■ **EXERCISE AIM**:
Looking through the listing that follows, count the lines that contain "conditions" and give only that number.

(DATA Opens)

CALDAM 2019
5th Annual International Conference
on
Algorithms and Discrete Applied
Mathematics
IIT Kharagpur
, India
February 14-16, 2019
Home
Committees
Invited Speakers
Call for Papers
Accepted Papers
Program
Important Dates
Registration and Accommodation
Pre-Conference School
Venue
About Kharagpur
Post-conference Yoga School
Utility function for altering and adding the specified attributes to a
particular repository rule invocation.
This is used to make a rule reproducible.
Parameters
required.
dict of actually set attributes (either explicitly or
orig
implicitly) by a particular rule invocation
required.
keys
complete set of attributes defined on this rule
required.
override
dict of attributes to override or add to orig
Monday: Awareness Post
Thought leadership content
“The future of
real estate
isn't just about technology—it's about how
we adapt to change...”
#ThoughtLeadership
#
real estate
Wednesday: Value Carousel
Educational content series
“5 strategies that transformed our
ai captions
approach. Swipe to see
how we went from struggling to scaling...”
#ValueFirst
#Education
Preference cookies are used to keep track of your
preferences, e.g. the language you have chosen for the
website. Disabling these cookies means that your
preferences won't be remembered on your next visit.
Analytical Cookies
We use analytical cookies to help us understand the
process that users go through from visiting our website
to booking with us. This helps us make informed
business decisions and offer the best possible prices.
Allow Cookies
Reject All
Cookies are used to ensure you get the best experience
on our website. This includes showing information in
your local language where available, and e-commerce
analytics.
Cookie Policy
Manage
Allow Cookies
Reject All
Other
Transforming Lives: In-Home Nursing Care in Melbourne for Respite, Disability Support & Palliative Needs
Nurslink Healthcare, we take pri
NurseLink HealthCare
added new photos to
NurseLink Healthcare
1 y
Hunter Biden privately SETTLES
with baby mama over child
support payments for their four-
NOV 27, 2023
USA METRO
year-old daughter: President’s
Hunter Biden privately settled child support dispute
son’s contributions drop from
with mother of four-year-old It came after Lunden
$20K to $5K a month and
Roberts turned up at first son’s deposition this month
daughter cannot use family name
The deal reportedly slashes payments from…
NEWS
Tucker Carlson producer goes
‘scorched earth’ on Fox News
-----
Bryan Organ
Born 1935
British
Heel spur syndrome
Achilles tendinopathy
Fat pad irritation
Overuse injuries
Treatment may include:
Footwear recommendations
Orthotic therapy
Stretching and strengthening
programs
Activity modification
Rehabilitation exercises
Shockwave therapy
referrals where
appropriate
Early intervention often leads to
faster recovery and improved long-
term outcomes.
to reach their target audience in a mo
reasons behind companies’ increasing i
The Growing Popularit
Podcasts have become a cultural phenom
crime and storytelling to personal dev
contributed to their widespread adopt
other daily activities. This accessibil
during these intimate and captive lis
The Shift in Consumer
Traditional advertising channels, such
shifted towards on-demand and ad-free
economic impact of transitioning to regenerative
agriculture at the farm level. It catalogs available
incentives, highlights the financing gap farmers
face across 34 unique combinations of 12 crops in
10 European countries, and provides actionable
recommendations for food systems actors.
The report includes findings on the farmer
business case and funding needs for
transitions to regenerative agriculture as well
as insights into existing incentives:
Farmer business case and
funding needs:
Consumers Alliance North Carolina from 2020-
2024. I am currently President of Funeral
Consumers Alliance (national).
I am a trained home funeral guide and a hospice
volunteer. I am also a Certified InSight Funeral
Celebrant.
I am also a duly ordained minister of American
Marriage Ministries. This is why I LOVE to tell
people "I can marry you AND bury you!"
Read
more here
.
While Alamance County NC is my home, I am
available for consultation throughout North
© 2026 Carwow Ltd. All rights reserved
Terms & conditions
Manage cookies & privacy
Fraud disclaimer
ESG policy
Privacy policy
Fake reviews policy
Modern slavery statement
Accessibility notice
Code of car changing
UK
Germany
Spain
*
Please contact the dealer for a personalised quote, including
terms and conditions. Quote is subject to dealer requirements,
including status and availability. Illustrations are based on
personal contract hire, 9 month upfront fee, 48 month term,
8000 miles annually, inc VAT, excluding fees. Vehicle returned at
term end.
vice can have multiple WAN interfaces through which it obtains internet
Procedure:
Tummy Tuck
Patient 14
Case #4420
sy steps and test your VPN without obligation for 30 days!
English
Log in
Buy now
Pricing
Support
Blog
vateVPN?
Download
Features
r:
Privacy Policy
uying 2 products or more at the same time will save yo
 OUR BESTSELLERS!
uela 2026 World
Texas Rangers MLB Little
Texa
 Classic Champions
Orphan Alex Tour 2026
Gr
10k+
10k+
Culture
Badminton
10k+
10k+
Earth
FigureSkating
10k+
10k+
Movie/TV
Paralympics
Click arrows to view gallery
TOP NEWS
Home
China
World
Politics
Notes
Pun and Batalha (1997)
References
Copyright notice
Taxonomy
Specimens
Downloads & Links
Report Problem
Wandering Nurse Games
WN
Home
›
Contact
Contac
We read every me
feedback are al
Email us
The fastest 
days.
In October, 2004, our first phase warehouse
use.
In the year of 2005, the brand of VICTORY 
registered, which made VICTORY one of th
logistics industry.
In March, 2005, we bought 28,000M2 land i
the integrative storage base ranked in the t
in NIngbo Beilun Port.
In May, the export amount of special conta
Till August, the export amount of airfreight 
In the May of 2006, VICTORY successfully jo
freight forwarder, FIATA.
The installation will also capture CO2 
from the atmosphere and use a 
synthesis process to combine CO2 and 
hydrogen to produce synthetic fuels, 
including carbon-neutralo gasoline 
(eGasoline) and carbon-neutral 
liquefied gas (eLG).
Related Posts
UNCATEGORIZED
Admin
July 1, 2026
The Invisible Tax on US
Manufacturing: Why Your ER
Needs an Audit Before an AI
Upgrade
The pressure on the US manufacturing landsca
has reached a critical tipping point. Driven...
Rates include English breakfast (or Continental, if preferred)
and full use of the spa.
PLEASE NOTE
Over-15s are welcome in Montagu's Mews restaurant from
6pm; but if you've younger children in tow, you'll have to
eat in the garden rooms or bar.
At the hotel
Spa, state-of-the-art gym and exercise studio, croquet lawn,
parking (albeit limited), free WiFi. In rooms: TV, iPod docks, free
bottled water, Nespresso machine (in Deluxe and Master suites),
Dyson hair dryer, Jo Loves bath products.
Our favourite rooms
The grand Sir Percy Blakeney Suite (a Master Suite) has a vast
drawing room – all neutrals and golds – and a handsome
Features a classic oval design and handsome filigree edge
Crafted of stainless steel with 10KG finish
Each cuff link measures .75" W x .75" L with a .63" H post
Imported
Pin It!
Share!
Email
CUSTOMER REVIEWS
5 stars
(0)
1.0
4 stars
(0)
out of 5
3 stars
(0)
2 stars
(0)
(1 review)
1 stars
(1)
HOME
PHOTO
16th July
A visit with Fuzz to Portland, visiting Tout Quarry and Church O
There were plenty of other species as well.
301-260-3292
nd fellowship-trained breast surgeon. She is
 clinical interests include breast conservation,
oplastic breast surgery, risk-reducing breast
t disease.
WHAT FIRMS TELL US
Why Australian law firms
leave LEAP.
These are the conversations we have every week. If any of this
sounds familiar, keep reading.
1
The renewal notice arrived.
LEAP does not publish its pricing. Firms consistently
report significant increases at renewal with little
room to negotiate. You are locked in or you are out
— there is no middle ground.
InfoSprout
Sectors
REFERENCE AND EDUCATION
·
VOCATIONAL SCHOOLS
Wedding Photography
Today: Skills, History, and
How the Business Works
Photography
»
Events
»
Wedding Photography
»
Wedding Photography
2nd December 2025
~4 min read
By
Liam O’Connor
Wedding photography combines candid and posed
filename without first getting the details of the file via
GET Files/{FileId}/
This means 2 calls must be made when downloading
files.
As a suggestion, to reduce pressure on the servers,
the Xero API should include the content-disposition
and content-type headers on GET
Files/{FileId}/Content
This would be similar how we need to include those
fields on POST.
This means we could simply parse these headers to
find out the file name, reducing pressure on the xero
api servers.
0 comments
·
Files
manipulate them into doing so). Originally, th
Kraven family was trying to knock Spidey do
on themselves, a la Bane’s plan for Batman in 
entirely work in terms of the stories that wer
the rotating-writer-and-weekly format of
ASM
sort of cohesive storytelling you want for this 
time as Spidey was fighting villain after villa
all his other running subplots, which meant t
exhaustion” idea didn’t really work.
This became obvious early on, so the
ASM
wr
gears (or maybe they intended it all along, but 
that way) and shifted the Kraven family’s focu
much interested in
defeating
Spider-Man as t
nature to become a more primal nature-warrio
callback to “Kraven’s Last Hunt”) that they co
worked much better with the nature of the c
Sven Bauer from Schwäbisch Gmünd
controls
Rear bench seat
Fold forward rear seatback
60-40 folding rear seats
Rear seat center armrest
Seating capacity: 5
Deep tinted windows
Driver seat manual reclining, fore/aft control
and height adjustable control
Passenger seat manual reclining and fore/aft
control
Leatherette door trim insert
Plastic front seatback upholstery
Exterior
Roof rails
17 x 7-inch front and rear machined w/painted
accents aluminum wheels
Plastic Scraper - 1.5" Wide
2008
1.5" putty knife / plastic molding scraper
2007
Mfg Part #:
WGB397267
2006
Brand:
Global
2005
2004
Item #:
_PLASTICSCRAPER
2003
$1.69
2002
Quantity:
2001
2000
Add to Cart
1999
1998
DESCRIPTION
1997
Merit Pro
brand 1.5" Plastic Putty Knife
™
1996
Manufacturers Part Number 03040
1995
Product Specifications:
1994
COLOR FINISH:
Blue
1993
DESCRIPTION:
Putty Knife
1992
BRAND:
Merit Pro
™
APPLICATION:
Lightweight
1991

(DATA Closes)

■ **SOLUTION**:
2